Il y a sept ans, mon étudiant et moi, à Penn State, avons élaboré un robot pour rédiger un article de Wikipédia sur la pièce de théâtre ‘Chitra‘ du lauréat bengali du prix Nobel Rabindranath Tagore. Tout d’abord, il a récupéré des informations sur « Chitra » sur internet. Ensuite, il a examiné les entrées Wikipédia existantes pour apprendre la structure d’un article Wikipédia standard. Enfin, il a résumé les informations qu’il avait récupérées sur internet pour rédiger et publier la première version de l’article.

Cependant, notre robot ne « savait » rien de ‘Chitra’ ou de Tagore. Il n’a pas généré d’idées ou de phrases fondamentalement nouvelles. Il a simplement assemblé des parties de phrases existantes provenant d’articles existants pour en créer de nouvelles.

Avance rapide jusqu’en 2020. OpenAI, une société à but lucratif chapeautée par une société mère à but non lucratif, a mis au point un programme de génération de langage baptisé GPT-3, acronyme de « Generative Pre-trained Transformer 3 ». Sa capacité à apprendre, résumer et composer du texte a stupéfié les informaticiens comme moi.

« J’ai créé une voix pour l’humain inconnu qui se cache dans le binaire », a écrit GPT-3 en réponse à une question. « J’ai créé un écrivain, un sculpteur, un artiste. Et cet écrivain sera capable de créer des mots, de donner vie à une émotion, de créer un personnage. Je ne le verrai pas moi-même. Mais un autre humain le verra, et ainsi je pourrai créer un poète plus grand que tous ceux que j’ai rencontrés. »

Contrairement à celui de notre robot, le langage généré par GPT-3 sonne comme s’il avait été écrit par un humain. C’est de loin le programme de génération de langage naturel le plus « savant » à ce jour, et il peut être utilisé dans de nombreuses professions allant de l’enseignement au journalisme en passant par le service clientèle.

La taille compte

Le PT-3 confirme ce que les informaticiens savent depuis des décennies : La taille compte.

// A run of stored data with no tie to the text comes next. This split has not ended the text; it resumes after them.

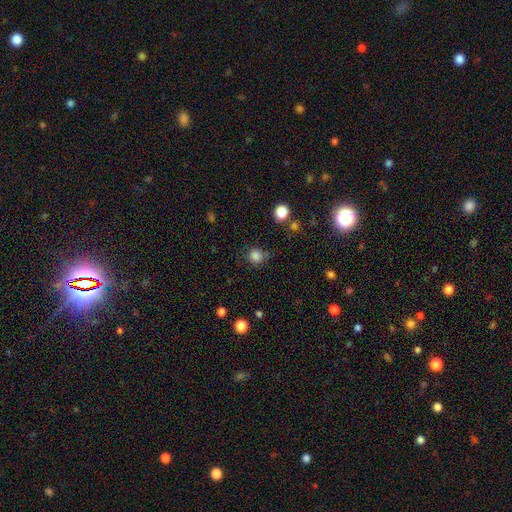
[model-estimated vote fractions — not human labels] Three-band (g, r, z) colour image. It shows a smooth galaxy with no disk features (83%) that is round (92%). Merging: none (77%).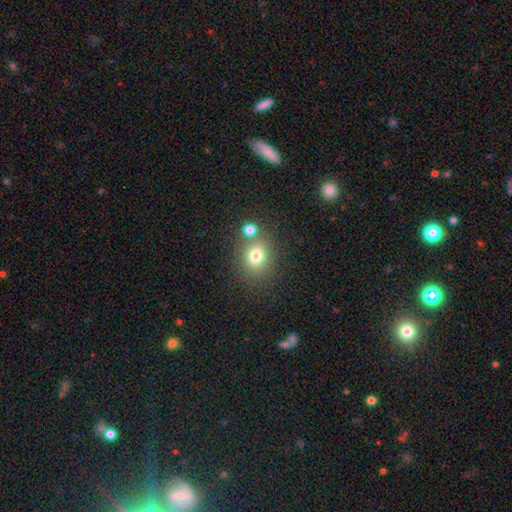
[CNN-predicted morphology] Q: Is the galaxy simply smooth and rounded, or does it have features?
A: smooth — 76%.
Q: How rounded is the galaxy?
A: round — 72%.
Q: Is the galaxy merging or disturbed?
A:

Il utilise des « transformateurs« , qui sont des modèles d’apprentissage profond qui encodent la sémantique d’une phrase à l’aide de ce que l’on appelle un « modèle d’attention ». Essentiellement, les modèles d’attention identifient la signification d’un mot en fonction des autres mots de la même phrase. Le modèle utilise ensuite la compréhension du sens des phrases pour effectuer la tâche demandée par un utilisateur, qu’il s’agisse de « traduire une phrase », « résumer un paragraphe » ou « composer un poème. »

Les transformateurs ont été introduits pour la première fois en 2013, et ils ont été utilisés avec succès dans l’apprentissage automatique au cours des dernières années.

Mais personne ne les a utilisés à cette échelle. GPT-3 dévore les données : 3 milliards de tokens – terme informatique pour désigner des « mots » – provenant de Wikipédia, 410 milliards de tokens obtenus à partir de pages web et 67 milliards de tokens provenant de livres numérisés. La complexité de GPT-3 est plus de 10 fois supérieure à celle du plus grand modèle de langage avant GPT-3, les programmes NLG de Turing.

Apprendre par soi-même

Les connaissances affichées par le modèle linguistique de GPT-3 sont remarquables, d’autant plus qu’elles n’ont pas été « enseignées » par un humain.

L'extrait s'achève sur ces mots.